Eisenstein made clear that she was not “in any way” opposed to saving prematurely born babies. Her point was simply that arguments from people like Hoover are often “twisted around and manipulated to make it seem much more decisive and much less complex than it really is.”

Eisenstein also emphasized that when it came to considering policy it was necessary to “keep in mind the long history of abortion, how it’s always been a thing… and when that right is taken away” there are always negative consequences, including back-alley botched abortions.

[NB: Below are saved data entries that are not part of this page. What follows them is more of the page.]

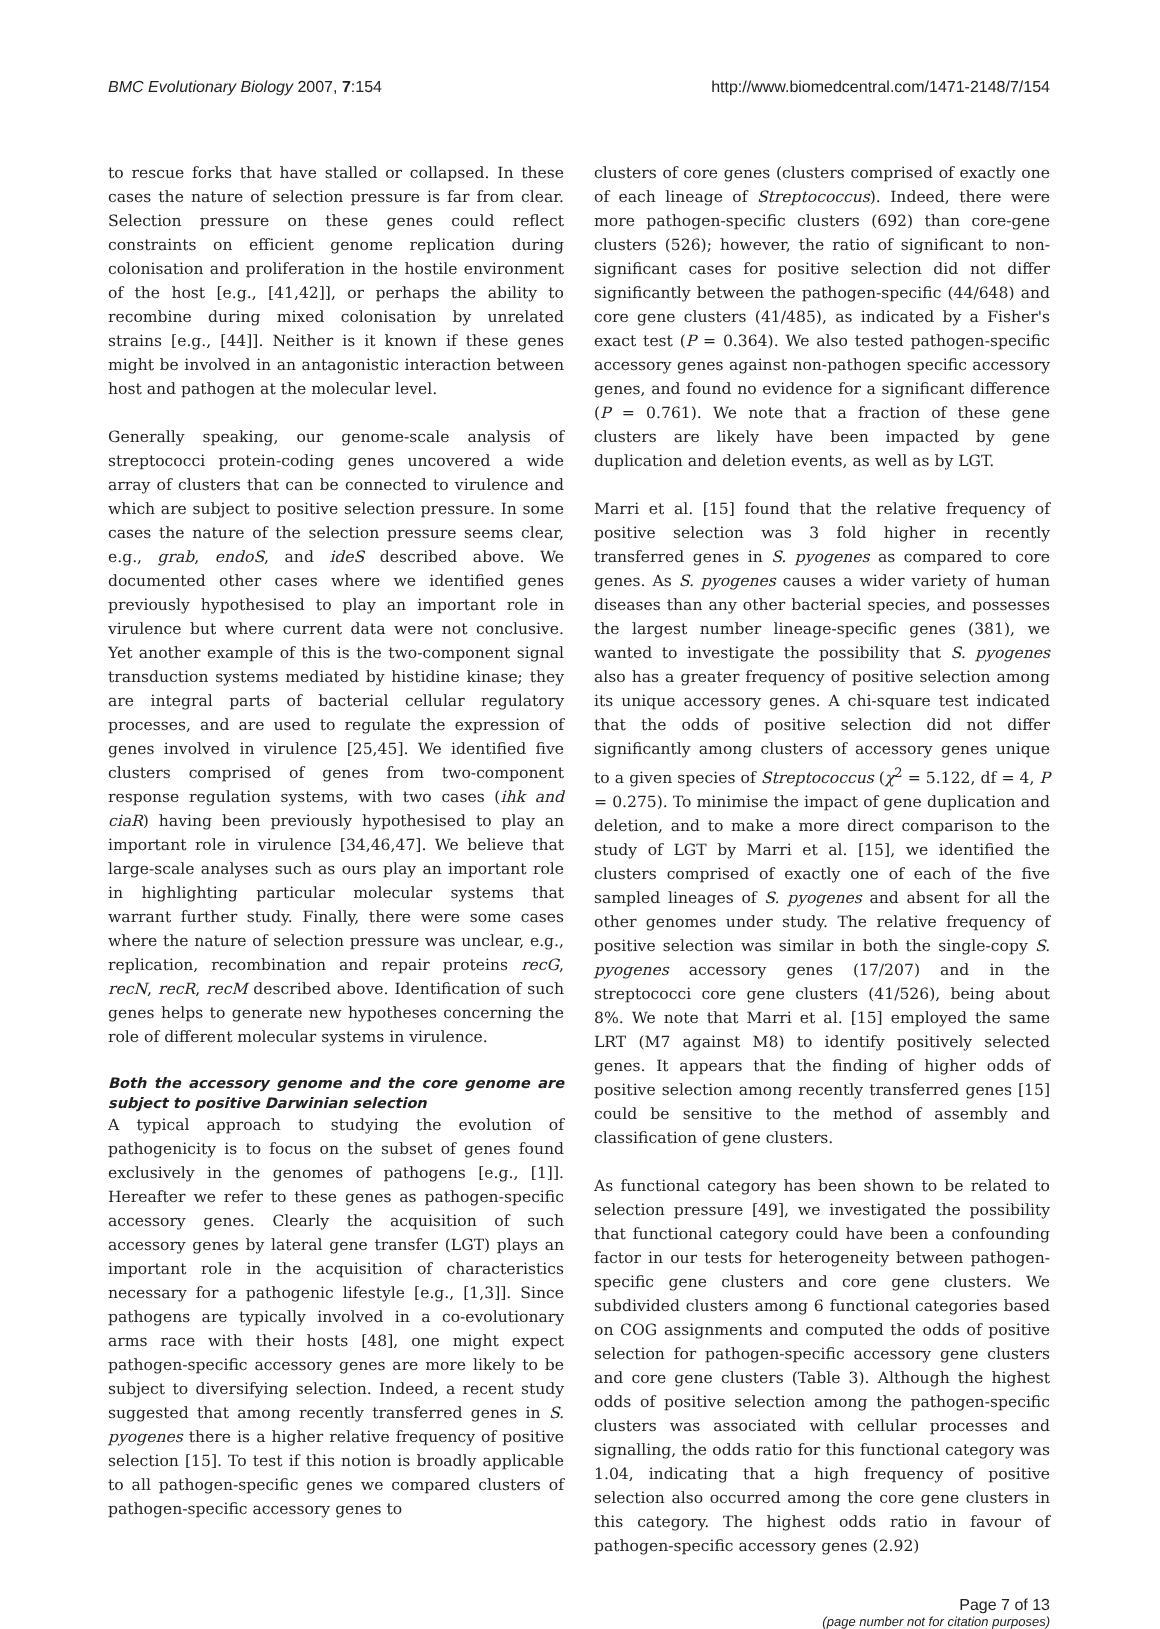BMC Evolutionary Biology 2007, 7:154 http://www.biomedcentral.com/1471-2148/7/154
to rescue forks that have stalled or collapsed. In these cases the nature of selection pressure is far from clear. Selection pressure on these genes could reflect constraints on efficient genome replication during colonisation and proliferation in the hostile environment of the host [e.g., [41,42]], or perhaps the ability to recombine during mixed colonisation by unrelated strains [e.g., [44]]. Neither is it known if these genes might be involved in an antagonistic interaction between host and pathogen at the molecular level.
Generally speaking, our genome-scale analysis of streptococci protein-coding genes uncovered a wide array of clusters that can be connected to virulence and which are subject to positive selection pressure. In some cases the nature of the selection pressure seems clear, e.g., grab, endoS, and ideS described above. We documented other cases where we identified genes previously hypothesised to play an important role in virulence but where current data were not conclusive. Yet another example of this is the two-component signal transduction systems mediated by histidine kinase; they are integral parts of bacterial cellular regulatory processes, and are used to regulate the expression of genes involved in virulence [25,45]. We identified five clusters comprised of genes from two-component response regulation systems, with two cases (ihk and ciaR) having been previously hypothesised to play an important role in virulence [34,46,47]. We believe that large-scale analyses such as ours play an important role in highlighting particular molecular systems that warrant further study. Finally, there were some cases where the nature of selection pressure was unclear, e.g., replication, recombination and repair proteins recG, recN, recR, recM described above. Identification of such genes helps to generate new hypotheses concerning the role of different molecular systems in virulence.
Both the accessory genome and the core genome are subject to positive Darwinian selection
A typical approach to studying the evolution of pathogenicity is to focus on the subset of genes found exclusively in the genomes of pathogens [e.g., [1]]. Hereafter we refer to these genes as pathogen-specific accessory genes. Clearly the acquisition of such accessory genes by lateral gene transfer (LGT) plays an important role in the acquisition of characteristics necessary for a pathogenic lifestyle [e.g., [1,3]]. Since pathogens are typically involved in a co-evolutionary arms race with their hosts [48], one might expect pathogen-specific accessory genes are more likely to be subject to diversifying selection. Indeed, a recent study suggested that among recently transferred genes in S. pyogenes there is a higher relative frequency of positive selection [15]. To test if this notion is broadly applicable to all pathogen-specific genes we compared clusters of pathogen-specific accessory genes to
clusters of core genes (clusters comprised of exactly one of each lineage of Streptococcus). Indeed, there were more pathogen-specific clusters (692) than core-gene clusters (526); however, the ratio of significant to non-significant cases for positive selection did not differ significantly between the pathogen-specific (44/648) and core gene clusters (41/485), as indicated by a Fisher's exact test (P = 0.364). We also tested pathogen-specific accessory genes against non-pathogen specific accessory genes, and found no evidence for a significant difference (P = 0.761). We note that a fraction of these gene clusters are likely have been impacted by gene duplication and deletion events, as well as by LGT.
Marri et al. [15] found that the relative frequency of positive selection was 3 fold higher in recently transferred genes in S. pyogenes as compared to core genes. As S. pyogenes causes a wider variety of human diseases than any other bacterial species, and possesses the largest number lineage-specific genes (381), we wanted to investigate the possibility that S. pyogenes also has a greater frequency of positive selection among its unique accessory genes. A chi-square test indicated that the odds of positive selection did not differ significantly among clusters of accessory genes unique to a given species of Streptococcus (χ<sup>2</sup> = 5.122, df = 4, P = 0.275). To minimise the impact of gene duplication and deletion, and to make a more direct comparison to the study of LGT by Marri et al. [15], we identified the clusters comprised of exactly one of each of the five sampled lineages of S. pyogenes and absent for all the other genomes under study. The relative frequency of positive selection was similar in both the single-copy S. pyogenes accessory genes (17/207) and in the streptococci core gene clusters (41/526), being about 8%. We note that Marri et al. [15] employed the same LRT (M7 against M8) to identify positively selected genes. It appears that the finding of higher odds of positive selection among recently transferred genes [15] could be sensitive to the method of assembly and classification of gene clusters.
As functional category has been shown to be related to selection pressure [49], we investigated the possibility that functional category could have been a confounding factor in our tests for heterogeneity between pathogen-specific gene clusters and core gene clusters. We subdivided clusters among 6 functional categories based on COG assignments and computed the odds of positive selection for pathogen-specific accessory gene clusters and core gene clusters (Table 3). Although the highest odds of positive selection among the pathogen-specific clusters was associated with cellular processes and signalling, the odds ratio for this functional category was 1.04, indicating that a high frequency of positive selection also occurred among the core gene clusters in this category. The highest odds ratio in favour of pathogen-specific accessory genes (2.92)
Page 7 of 13
(page number not for citation purposes)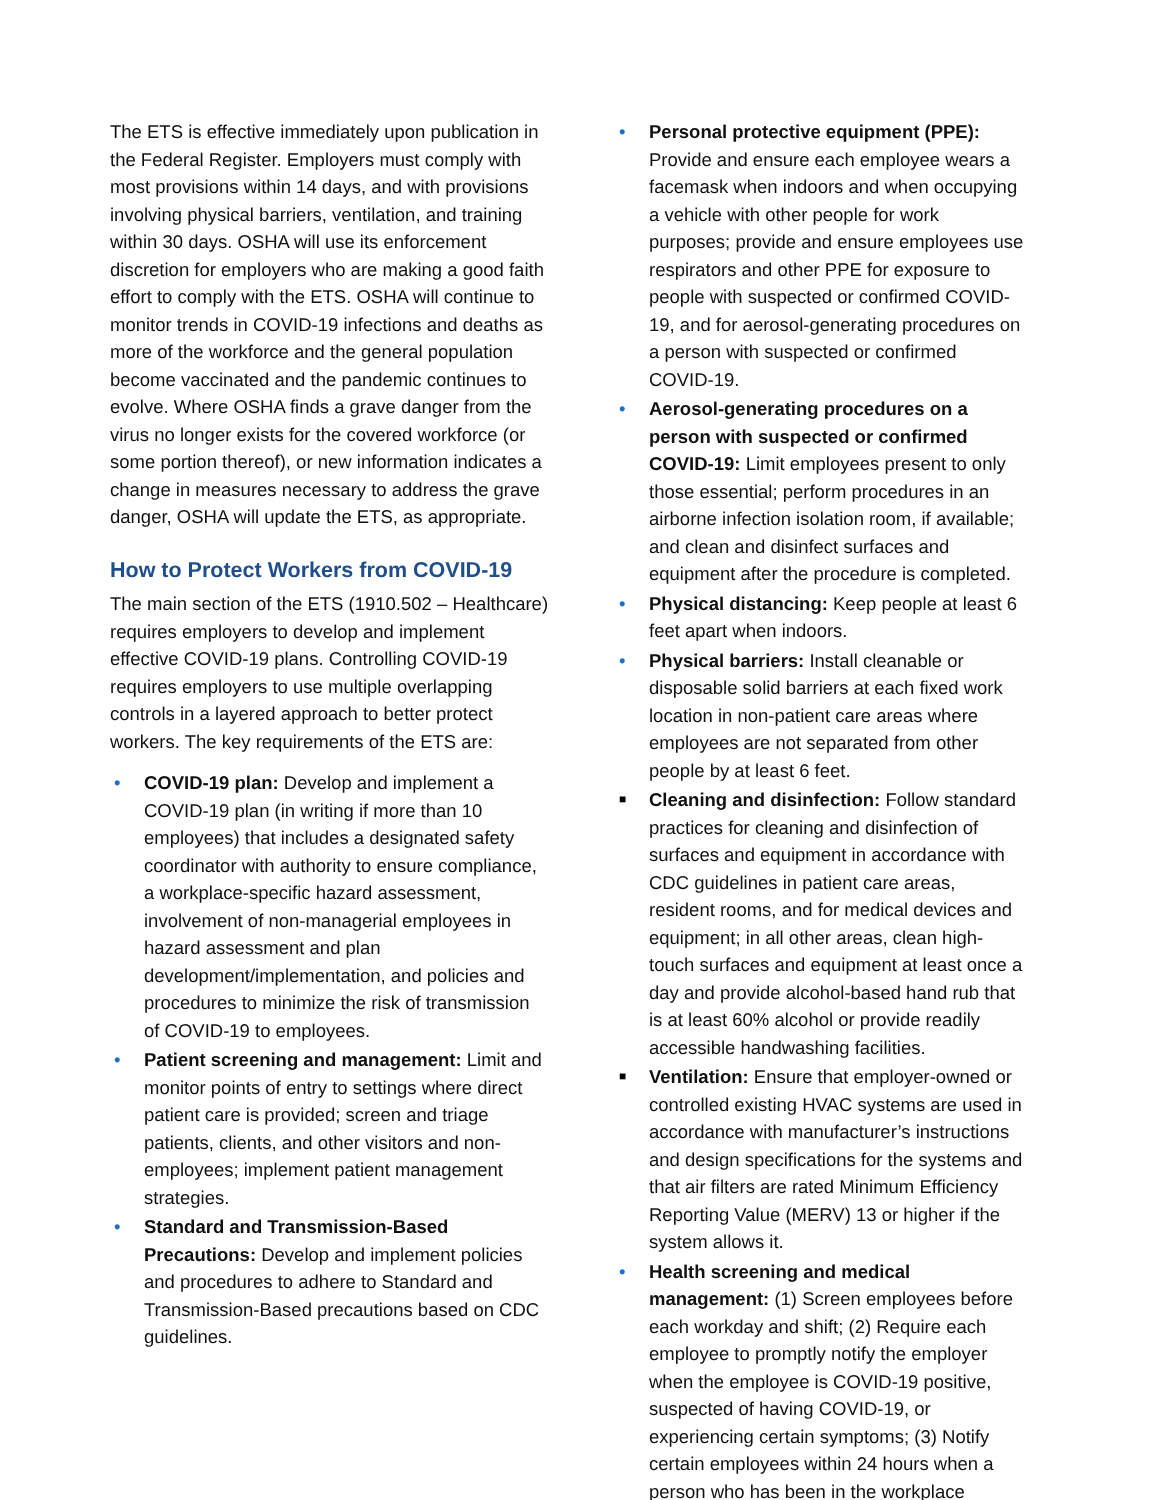The ETS is effective immediately upon publication in the Federal Register. Employers must comply with most provisions within 14 days, and with provisions involving physical barriers, ventilation, and training within 30 days. OSHA will use its enforcement discretion for employers who are making a good faith effort to comply with the ETS. OSHA will continue to monitor trends in COVID-19 infections and deaths as more of the workforce and the general population become vaccinated and the pandemic continues to evolve. Where OSHA finds a grave danger from the virus no longer exists for the covered workforce (or some portion thereof), or new information indicates a change in measures necessary to address the grave danger, OSHA will update the ETS, as appropriate.
How to Protect Workers from COVID-19
The main section of the ETS (1910.502 – Healthcare) requires employers to develop and implement effective COVID-19 plans. Controlling COVID-19 requires employers to use multiple overlapping controls in a layered approach to better protect workers. The key requirements of the ETS are:
• COVID-19 plan: Develop and implement a COVID-19 plan (in writing if more than 10 employees) that includes a designated safety coordinator with authority to ensure compliance, a workplace-specific hazard assessment, involvement of non-managerial employees in hazard assessment and plan development/implementation, and policies and procedures to minimize the risk of transmission of COVID-19 to employees.
• Patient screening and management: Limit and monitor points of entry to settings where direct patient care is provided; screen and triage patients, clients, and other visitors and non-employees; implement patient management strategies.
• Standard and Transmission-Based Precautions: Develop and implement policies and procedures to adhere to Standard and Transmission-Based precautions based on CDC guidelines.
• Personal protective equipment (PPE): Provide and ensure each employee wears a facemask when indoors and when occupying a vehicle with other people for work purposes; provide and ensure employees use respirators and other PPE for exposure to people with suspected or confirmed COVID-19, and for aerosol-generating procedures on a person with suspected or confirmed COVID-19.
• Aerosol-generating procedures on a person with suspected or confirmed COVID-19: Limit employees present to only those essential; perform procedures in an airborne infection isolation room, if available; and clean and disinfect surfaces and equipment after the procedure is completed.
• Physical distancing: Keep people at least 6 feet apart when indoors.
• Physical barriers: Install cleanable or disposable solid barriers at each fixed work location in non-patient care areas where employees are not separated from other people by at least 6 feet.
■ Cleaning and disinfection: Follow standard practices for cleaning and disinfection of surfaces and equipment in accordance with CDC guidelines in patient care areas, resident rooms, and for medical devices and equipment; in all other areas, clean high-touch surfaces and equipment at least once a day and provide alcohol-based hand rub that is at least 60% alcohol or provide readily accessible handwashing facilities.
■ Ventilation: Ensure that employer-owned or controlled existing HVAC systems are used in accordance with manufacturer’s instructions and design specifications for the systems and that air filters are rated Minimum Efficiency Reporting Value (MERV) 13 or higher if the system allows it.
• Health screening and medical management: (1) Screen employees before each workday and shift; (2) Require each employee to promptly notify the employer when the employee is COVID-19 positive, suspected of having COVID-19, or experiencing certain symptoms; (3) Notify certain employees within 24 hours when a person who has been in the workplace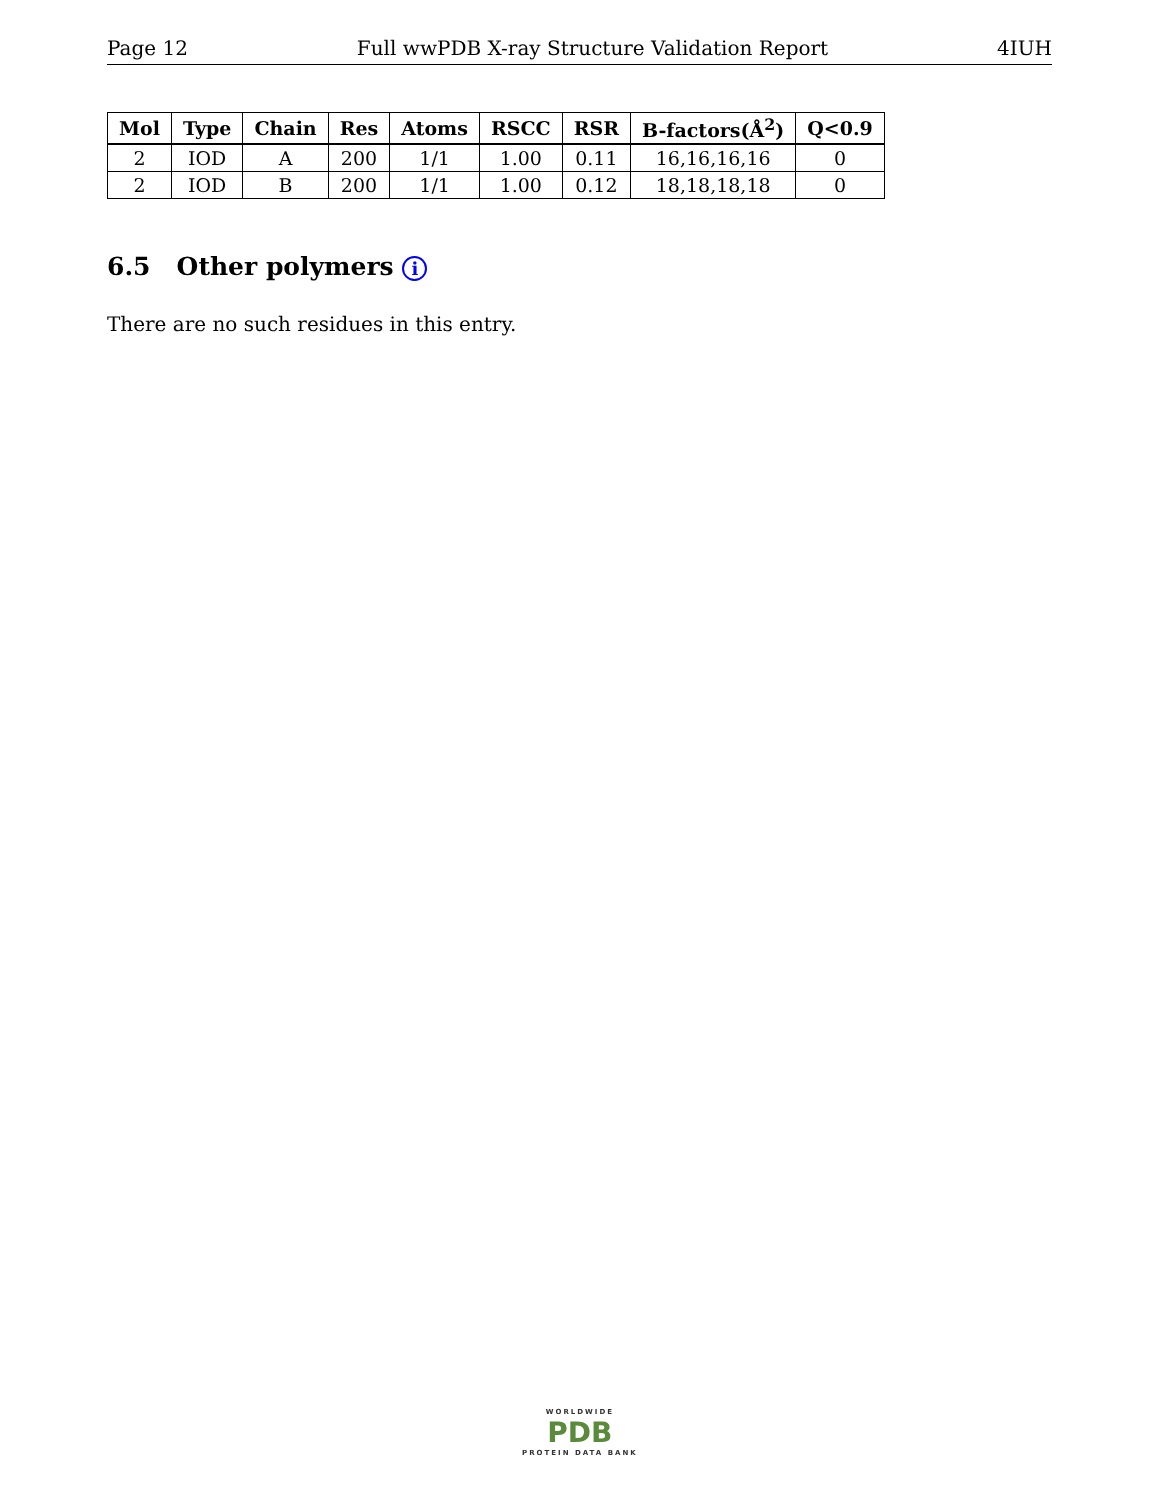Page 12 Full wwPDB X-ray Structure Validation Report 4IUH
| Mol | Type | Chain | Res | Atoms | RSCC | RSR | B-factors(Å<sup>2</sup>) | Q<0.9 |
| --- | --- | --- | --- | --- | --- | --- | --- | --- |
| 2 | IOD | A | 200 | 1/1 | 1.00 | 0.11 | 16,16,16,16 | 0 |
| 2 | IOD | B | 200 | 1/1 | 1.00 | 0.12 | 18,18,18,18 | 0 |
6.5 Other polymers i
There are no such residues in this entry.
WORLDWIDE
PDB
PROTEIN DATA BANK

Sherry Huang, a post-baccalaureate student, agreed that, taking into account the rights of the mother, the question “can be tricky.”  “These two lives,” she said, “are connected – the life of the baby and the life of the mother… but I do not think it is an option to kill someone to make someone else’s life better.” She illustrated her point with the hypothetical scenario in which two adults might be connected in such a way that the quality of life of the one was negatively affected by the presence of the other. It would be wrong, she argued, to actively kill one conjoined twin for the mere convenience of her sister.

Based on her premise that personhood begins at conception, Huang argued that abortion was only reasonable if the baby “does very bad harm to the mother’s body.”  In that case, Ms. Huang argued, “getting an abortion” could be seen as necessary – almost like “self-defense.” Huang thought that a Penn for Life group on campus would be “a good idea.”

Eisenstein remained more skeptical: “If you’re going to have a pro-life club – especially with a bunch of adolescent men – go ahead and sit in a room and decide not to have abortions, but don’t try to enact legislation or try to impose your ideas on women who are actually going through the experience that you will never have to go through.”